> _YOUR OBJECTIVE_
In the market session analysis below, reproduce everything from "Value Area &" down to "the immediate term.", swapping "rejection" out for "repudiation".

> _EXCERPT PROVIDED_
The market is positioned at the upper end of a multi-week balance area (23785-24373), indicating a period of price discovery after a successful auction higher. However, the short-term anchored VWAP structure is showing signs of indecision; while D1 VWAP (24485) is above D2 (24478) and D3 (24376), both are now trading below the Weekly VWAP (24482). This suggests that while the daily auctions are trying to build higher, they are struggling against the week’s average price, a sign of potential resistance or absorption by Other Timeframe sellers. Today’s session was a clear battle at these highs, resulting in a failure to hold, which questions the immediate continuation of the prior uptrend without first establishing better support.

Day Type & Profile Shape

Today’s session is classified as a Normal Variation Day with a bearish Neutral-Extreme close. The market opened with a gap up, established an Initial Balance of 146.75 points, and then saw OTF buyers extend the range upwards to 24530.9. However, this initiative buying was met with overwhelming responsive selling, which not only erased all gains but pushed price to a lower low and resulted in a close at 24355.1, just 3.38% off the session low. This constitutes a failed auction to the upside.

The session range of 181.95 points marks a significant expansion from the prior day’s tight 92.35-point range, but remains below the 20-day ATR of 223.28. The Outside Day structure (higher high and lower low than the previous day) confirms an expansion of the perceived auction range and a significant increase in two-way participation, but the weak close clearly indicates sellers won the day’s battle.

Value Area & Acceptance

  • Today’s TPO Value Area: 24420.0 (VAL) — 24460.0 (POC) — 24510.0 (VAH)
  • Prior Day’s TPO Value Area: 24400.0 (VAL) — 24410.0 (POC) — 24440.0 (VAH)

Value migrated higher today, with the entire value area forming above the prior day’s POC. This initially suggested acceptance of higher prices. However, the session closed decisively below today’s VAL, VAL of the prior day, and POC of the prior day. This is a significant rejection. The market spent time and built value higher but ultimately could not hold it, trapping participants who bought within the value area. This failure to hold value is a bearish structural development for the immediate term.

> _RECORDED INFORMATION_
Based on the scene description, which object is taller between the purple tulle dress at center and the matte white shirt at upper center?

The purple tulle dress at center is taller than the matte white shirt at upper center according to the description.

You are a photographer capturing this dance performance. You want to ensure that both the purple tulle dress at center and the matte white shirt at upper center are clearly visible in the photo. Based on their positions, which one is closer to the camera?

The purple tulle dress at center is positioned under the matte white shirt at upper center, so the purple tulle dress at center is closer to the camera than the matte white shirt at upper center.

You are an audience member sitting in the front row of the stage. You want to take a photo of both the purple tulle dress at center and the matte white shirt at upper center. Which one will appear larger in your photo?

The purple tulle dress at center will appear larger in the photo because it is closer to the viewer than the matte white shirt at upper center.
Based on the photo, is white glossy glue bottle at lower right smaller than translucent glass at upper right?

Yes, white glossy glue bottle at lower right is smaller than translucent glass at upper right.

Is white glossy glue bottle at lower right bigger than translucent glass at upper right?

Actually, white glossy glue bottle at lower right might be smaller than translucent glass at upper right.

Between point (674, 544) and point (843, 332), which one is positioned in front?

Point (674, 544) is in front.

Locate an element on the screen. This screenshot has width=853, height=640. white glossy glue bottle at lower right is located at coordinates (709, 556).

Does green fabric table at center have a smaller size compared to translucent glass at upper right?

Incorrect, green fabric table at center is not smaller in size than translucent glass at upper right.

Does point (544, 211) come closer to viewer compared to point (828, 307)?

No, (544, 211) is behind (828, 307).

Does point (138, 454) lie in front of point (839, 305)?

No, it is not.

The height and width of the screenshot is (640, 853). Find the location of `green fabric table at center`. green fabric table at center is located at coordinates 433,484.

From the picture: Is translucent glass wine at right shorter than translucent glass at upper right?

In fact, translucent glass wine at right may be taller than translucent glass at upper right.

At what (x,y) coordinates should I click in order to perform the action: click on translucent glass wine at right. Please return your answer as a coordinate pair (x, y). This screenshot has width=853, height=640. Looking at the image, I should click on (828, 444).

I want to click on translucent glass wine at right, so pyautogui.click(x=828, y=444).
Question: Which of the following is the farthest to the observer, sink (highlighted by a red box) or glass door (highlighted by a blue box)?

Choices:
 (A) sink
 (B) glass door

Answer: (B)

==

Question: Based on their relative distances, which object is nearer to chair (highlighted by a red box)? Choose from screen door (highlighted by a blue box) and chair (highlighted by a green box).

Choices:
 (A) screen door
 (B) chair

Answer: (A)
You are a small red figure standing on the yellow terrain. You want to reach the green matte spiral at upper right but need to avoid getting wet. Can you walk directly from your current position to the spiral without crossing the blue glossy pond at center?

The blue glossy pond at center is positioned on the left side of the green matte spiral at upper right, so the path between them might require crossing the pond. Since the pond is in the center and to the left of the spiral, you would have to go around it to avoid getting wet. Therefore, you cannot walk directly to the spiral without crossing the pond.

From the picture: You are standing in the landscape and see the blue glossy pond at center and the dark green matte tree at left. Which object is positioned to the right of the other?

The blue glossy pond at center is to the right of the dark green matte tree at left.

---

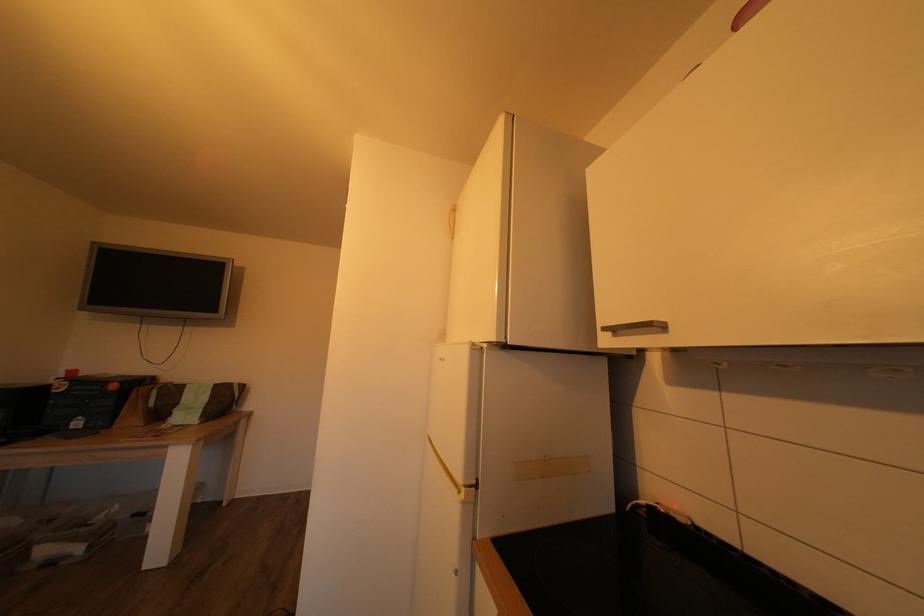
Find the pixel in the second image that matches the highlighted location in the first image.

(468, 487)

> _RESPONSE BELOW_
Value Area & Acceptance

  • Today’s TPO Value Area: 24420.0 (VAL) — 24460.0 (POC) — 24510.0 (VAH)
  • Prior Day’s TPO Value Area: 24400.0 (VAL) — 24410.0 (POC) — 24440.0 (VAH)

Value migrated higher today, with the entire value area forming above the prior day’s POC. This initially suggested acceptance of higher prices. However, the session closed decisively below today’s VAL, VAL of the prior day, and POC of the prior day. This is a significant repudiation. The market spent time and built value higher but ultimately could not hold it, trapping participants who bought within the value area. This failure to hold value is a bearish structural development for the immediate term.